_TASK BRIEF_
Identify each line below containing the string "lines" and copy it.
[Opening RECORDS FOR THIS EXERCISE section]
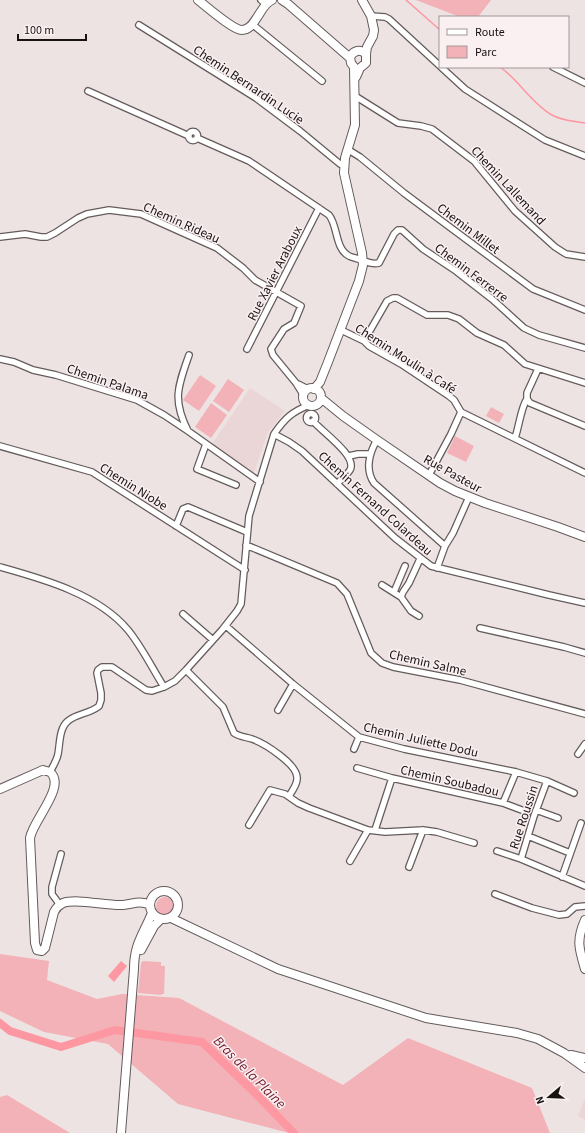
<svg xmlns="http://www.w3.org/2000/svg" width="585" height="1133" font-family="'Source Sans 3',sans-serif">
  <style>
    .built { fill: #ead6d7 }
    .green { fill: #f2b2b7 }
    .water { fill: #fd97a1 }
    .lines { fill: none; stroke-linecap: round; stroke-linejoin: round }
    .stream { stroke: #fd97a1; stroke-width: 1.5 }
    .river { stroke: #fd97a1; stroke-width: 8 }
    .street-casing { stroke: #645b5b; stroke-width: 8 }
    .secondary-casing { stroke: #645b5b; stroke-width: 10 }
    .street { stroke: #fff; stroke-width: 5.5 }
    .secondary { stroke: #fff; stroke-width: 8 }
    .labels { text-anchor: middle; stroke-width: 3; stroke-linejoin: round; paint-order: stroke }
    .street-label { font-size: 13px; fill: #171313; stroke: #fbf0f1 }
    .water-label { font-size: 14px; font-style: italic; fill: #70172a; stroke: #fbf0f1 }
  </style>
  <rect width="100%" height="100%" fill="#eee3e3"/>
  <path class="built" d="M250,388L285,411L268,432L254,473L212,444Z
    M585,1098V1120L578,1116Z"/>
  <path class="green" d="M416,0H491L478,17H460Z
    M200,375L216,386L199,411L183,400Z
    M228,379L244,390L229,412L213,401Z
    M211,403L227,415L211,438L195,427Z
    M491,407L504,414L499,423L486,416Z
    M455,436L474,446L466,462L447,453Z
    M156 906a9 9 0 1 1 18 0a9 9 0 1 1-18 0Z
    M0,954L49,961L47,980L97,999L122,994L179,998L343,1085L408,1038L532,1088L550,1133H289L178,1104L108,1044L44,1032L0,1011Z
    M143,961L161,962V966H165L164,994H162L161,995L138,993L141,963Z
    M7,1095L70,1133H0V1097Z"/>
  <path class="water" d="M121,961L127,966L114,982L108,976Z"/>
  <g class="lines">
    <path class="stream" d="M406,0L440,30
      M500,67C519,80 531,103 552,115C562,121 574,121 585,123"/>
    <path class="river" d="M0,1023L10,1031L61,1047L115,1030L202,1042L252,1090L294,1133"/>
    <defs>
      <path id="street" d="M261,0L266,4
        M371,16L385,17L389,19L440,66
        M252,24L322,81
        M139,25L256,98L300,131L340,164L344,165
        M441,67L465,89L545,140L585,156
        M553,67L585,83
        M88,91L189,136
        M355,96L398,123L421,126L432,129L474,161L515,211L555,247L566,254L585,257
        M188.5 136a4.5 4.5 0 1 1 9 0a4.5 4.5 0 1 1-9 0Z
        M197,138L249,161L329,215C338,226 335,249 349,256C353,258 357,258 361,260C368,262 372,265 379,263L394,234L398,230H402L423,249L456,271L492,299L524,328L539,335L585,348
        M347,149L360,157L404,193L533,289L585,310
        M0,237L25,234L41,237H47L55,233L78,218L87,214L109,210L141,214L217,248L243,268L255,280L301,306L294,323L284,329L271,349L273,355L296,383L304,396
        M341,330L364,341L369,346L401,364L449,396L454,400L461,412L585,473
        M364,341L387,301L393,298H397L427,315H448L459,319L477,333L504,345L525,364L585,383
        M247,349L319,208
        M0,359L14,362L33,370L56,375L137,400L164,415L188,431L260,482
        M298,384L308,389
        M527,399L530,403L585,426
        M306.5 418a4.5 4.5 0 1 1 9 0a4.5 4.5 0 1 1-9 0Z
        M313,421C321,431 358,456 350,470C347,475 341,479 337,484
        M188,431C172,400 178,386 189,355
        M274,434L289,442L302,451L395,538L431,566L549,595L585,603
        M515,438C519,427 521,407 527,399V393L538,369
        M377,440C369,453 365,470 374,483L445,546
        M206,444L197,469L236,485
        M0,446L92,472L245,570
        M349,456L358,454H370
        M429,475L451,434L461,412
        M176,526L183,509L188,507L247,532
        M246,545L337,583L347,594L371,653L382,663L393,667L460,680L585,714
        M0,567C43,579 98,594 128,630C142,647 152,668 164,687
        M437,568L445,546L453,533L469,497
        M382,585L401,597L411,611L419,616
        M394,592L405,566
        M401,597L403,592L409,583L420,559
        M183,614L213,640
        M226,626L293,684L359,737L404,749L516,772L547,781L574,793
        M480,628L564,647L585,653
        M186,670L223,707L234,733C240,737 246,737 252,739C264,743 299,765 297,779C297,785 292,791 289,796
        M278,710L293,684
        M354,749L359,737
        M578,754L585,744
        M357,768L392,778L503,803L527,812
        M50,772C53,766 57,760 58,754C60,744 59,728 68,721C77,713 90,714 99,706L101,700V693L97,673L98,670L102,667H112L146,690L152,691L164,687L175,681L186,670L222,630L237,611L241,604L249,516L274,434C285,418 292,412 309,405
        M503,803L516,772
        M536,810L558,818
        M249,825L270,790L285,794L298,803L309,808L368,830L385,832L423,830L437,832L474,843
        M375,830L392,778
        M528,836L570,853
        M497,851L521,859L585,886
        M521,859L534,816L547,781
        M350,861L368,830
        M409,867L423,830
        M562,877L581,823
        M495,894L532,908L559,915L567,914L575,907L585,906
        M60,905L52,894V887L61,854"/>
      <path id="secondary" d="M198,0C206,6 233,30 242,30C250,30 254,22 258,16C262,10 265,3 272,0
        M282,0L288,4L350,58
        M356,77L360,68L366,63V54L367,47L373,36L374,30L371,16L362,0
        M303 397a9 9 0 1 1 18 0a9 9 0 1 1-18 0Z
        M314,389L320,382L328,362L359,281L363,265L362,253L344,173L345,158L355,125L354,67L351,63L350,57C354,50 360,49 366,54
        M321,398L343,416L377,440L440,483L455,491L485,503L558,527L585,537
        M0,789L43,770L50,772C67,786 33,820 30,838L35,943L37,950L42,951L45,948L54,912C56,908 59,905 63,903C77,898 106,906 123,905C133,904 140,900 150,905
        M150 905a14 14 0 1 1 28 0a14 14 0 1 1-28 0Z
        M171,918L278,969L426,1018L517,1033L538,1039L564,1053L585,1068
        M585,920C576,940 579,949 585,969
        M141,950L154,926L161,919
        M571,1055L585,1058
        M121,1133L134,969C134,944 143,935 152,913"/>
    </defs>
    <use href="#street" class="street-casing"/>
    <use href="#secondary" class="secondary-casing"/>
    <use href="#street" class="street"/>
    <use href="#secondary" class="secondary"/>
  </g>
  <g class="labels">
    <g class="street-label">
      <text transform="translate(249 84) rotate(34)" y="5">Chemin Bernardin Lucie</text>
      <text transform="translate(509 185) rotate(47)" y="5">Chemin Lallemand</text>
      <text transform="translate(182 222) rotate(24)" y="5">Chemin Rideau</text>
      <text transform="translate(469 228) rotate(37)" y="5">Chemin Millet</text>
      <text transform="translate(472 272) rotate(37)" y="5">Chemin Ferrerre</text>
      <text transform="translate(274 273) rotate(-63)" y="5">Rue Xavier Araboux</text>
      <text transform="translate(406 358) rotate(33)" y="5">Chemin Moulin à Café</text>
      <text transform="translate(108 381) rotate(19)" y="5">Chemin Palama</text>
      <text transform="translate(453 473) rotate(29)" y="5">Rue Pasteur</text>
      <text transform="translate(134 486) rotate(32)" y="5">Chemin Niobe</text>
      <text transform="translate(376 503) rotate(42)" y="5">Chemin Fernand Colardeau</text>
      <text transform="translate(428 662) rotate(13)" y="5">Chemin Salme</text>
      <text transform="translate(421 739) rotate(13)" y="5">Chemin Juliette Dodu</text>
      <text transform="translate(450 780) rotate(13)" y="5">Chemin Soubadou</text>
      <text transform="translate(523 817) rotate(-72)" y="5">Rue Roussin</text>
    </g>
    <g class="water-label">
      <text transform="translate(250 1072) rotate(45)" y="5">Bras de la Plaine</text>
    </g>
  </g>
  <rect x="439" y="16" width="130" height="52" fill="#fbf0f1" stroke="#a09898"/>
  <rect x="447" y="29" width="20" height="6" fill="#ffffff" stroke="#a09898"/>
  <text x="475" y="36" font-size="12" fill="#171313">Route</text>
  <rect x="447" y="46" width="20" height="12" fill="#f2b2b7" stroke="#a09898"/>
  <text x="475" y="56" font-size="12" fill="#171313">Parc</text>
  <g transform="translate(549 1097) rotate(251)" stroke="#fbf0f1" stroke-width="3" paint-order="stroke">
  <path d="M0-3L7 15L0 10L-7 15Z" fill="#171313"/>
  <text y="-6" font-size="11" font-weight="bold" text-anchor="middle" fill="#171313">N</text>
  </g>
  <path d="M18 34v6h68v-6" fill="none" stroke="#171313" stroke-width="2"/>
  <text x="24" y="34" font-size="12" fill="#171313" stroke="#fbf0f1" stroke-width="3" paint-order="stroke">100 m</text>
</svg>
[Closing RECORDS FOR THIS EXERCISE section]
_RESULT FOR THIS EXERCISE_
    .lines { fill: none; stroke-linecap: round; stroke-linejoin: round }
  <g class="lines">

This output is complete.